I know many of you out there have been worrying about what to get me for Christmas this year. To relieve your stress, and because my holiday shopping is done when everyone knows what I want, I have outlined below my bare-bones Christmas wish list for 2010. In years past, I would have asked for shops full of power tools, rivers full of Dunkin’ Donuts coffee and a valve to let the hot air out of Dr. Phil. This year, however, most of what I want requires no shopping, just a little magic:
• A do-over button for all of the many times I forget to remember to do something important, fumble the chance to get something just right, don’t spend the extra time, miss the message that I am missing something significant, let my ego drive, etc. An apology and effort to do better next time are just poor and humbling substitutes.
• The gift of occasional forgiveness from the people who love me, for I am an imperfect person bound to disappoint. One can never have enough forgiveness with his name on it wrapped and placed under the tree.
• The right thing to say, whenever I need to say it, including when the right thing to say is to say nothing. I am a physician with access to extraordinary treatments, but few have the potential healing power of the right words at the right time.
• The ability to stay connected with everyone important to me, including nieces and nephews, children and someday grandchildren, parents and siblings, friends and professional colleagues who share my passion for making this piece of the world a bit better, etc. I wish all of them could just hear my desire to do so speak for me, because I never seem to have enough time for all there is to say and do.
• More time in the day, in the year, in this life.
• The wisdom to appreciate that if you always go to bed wishing there was more time in the day, you probably have a pretty good life.
• That all the thousands of photographs I have taken of my family over the last 35 years could tell me the stories of the moments in which they were taken.
• And related, instant replay —- not for television but for my life, so I could rewind and replay the great moments to my heart’s content.
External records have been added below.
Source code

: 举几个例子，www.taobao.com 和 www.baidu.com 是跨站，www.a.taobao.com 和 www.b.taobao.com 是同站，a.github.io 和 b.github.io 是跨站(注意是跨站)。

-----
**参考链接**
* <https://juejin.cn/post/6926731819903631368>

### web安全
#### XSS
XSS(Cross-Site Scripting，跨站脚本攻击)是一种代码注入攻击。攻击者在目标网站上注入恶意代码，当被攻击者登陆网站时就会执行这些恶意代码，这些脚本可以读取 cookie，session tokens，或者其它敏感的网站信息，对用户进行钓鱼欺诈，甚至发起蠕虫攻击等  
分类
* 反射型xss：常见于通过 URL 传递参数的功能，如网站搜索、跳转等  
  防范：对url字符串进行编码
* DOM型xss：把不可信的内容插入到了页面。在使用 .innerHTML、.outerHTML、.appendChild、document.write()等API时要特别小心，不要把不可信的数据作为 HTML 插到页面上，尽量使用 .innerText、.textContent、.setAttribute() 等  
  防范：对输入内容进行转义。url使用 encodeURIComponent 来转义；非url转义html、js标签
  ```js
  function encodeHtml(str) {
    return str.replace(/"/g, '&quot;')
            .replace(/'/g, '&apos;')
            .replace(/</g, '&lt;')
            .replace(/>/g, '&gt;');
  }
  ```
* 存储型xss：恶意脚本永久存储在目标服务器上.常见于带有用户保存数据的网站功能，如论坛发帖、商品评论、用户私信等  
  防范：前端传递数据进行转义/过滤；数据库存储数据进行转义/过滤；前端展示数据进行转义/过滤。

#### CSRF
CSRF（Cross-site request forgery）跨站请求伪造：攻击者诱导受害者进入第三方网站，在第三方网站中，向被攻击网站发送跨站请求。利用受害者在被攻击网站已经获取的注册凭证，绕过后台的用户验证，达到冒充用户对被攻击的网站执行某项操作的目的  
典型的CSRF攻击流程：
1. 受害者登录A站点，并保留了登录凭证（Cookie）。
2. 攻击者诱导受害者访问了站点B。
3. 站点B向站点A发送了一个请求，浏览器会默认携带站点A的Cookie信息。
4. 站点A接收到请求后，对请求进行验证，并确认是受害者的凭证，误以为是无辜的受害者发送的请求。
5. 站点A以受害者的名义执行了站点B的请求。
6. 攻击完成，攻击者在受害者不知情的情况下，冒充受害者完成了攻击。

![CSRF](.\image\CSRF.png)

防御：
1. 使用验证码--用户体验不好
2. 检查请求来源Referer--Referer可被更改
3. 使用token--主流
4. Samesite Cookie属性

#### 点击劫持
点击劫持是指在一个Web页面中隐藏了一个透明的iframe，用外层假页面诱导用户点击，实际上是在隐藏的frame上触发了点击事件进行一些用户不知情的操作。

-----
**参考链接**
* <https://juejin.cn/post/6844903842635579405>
The sound of my wife and both daughters laughing together, for example, is my favorite music, and these days I don’t hear it very often. When the girls’ own lives have taken them elsewhere and the silence left behind fills the house around me, I’d like to be able to rewind that happy sound and play it again and again, Sam. Or, my younger daughter walked arm in arm with me down the street recently; can I have that feeling again each day, please?
• My eyes opened to what others see. If I walk alone, for example, I am less likely to see street people than if I walk with my younger daughter, to whom not one of them is invisible. I see the complex problems that put them on the street begging for money. She just sees the person in need right in front of her.
• To be surrounded by people who make me want to be a better person and who are willing to fight with me when I am less of a man, a person, a doctor, a parent or a spouse than I should be. They give me the gift of improvement, although it is sometimes painful to receive.
• One more Christmas with my family all together. This year, for the first time ever, Christmas morning will find one of us missing when we open gifts together. We all celebrated together earlier this month, and that was wonderful, but the hole left on the 25th will be one more reminder that important chapters in my life as a parent are coming to a close when all I want to do is to keep rereading them.
• The best possible Christmas for all.
Erik Steele, D.O., a physician in Bangor, is chief medical officer of Eastern Maine Healthcare Systems.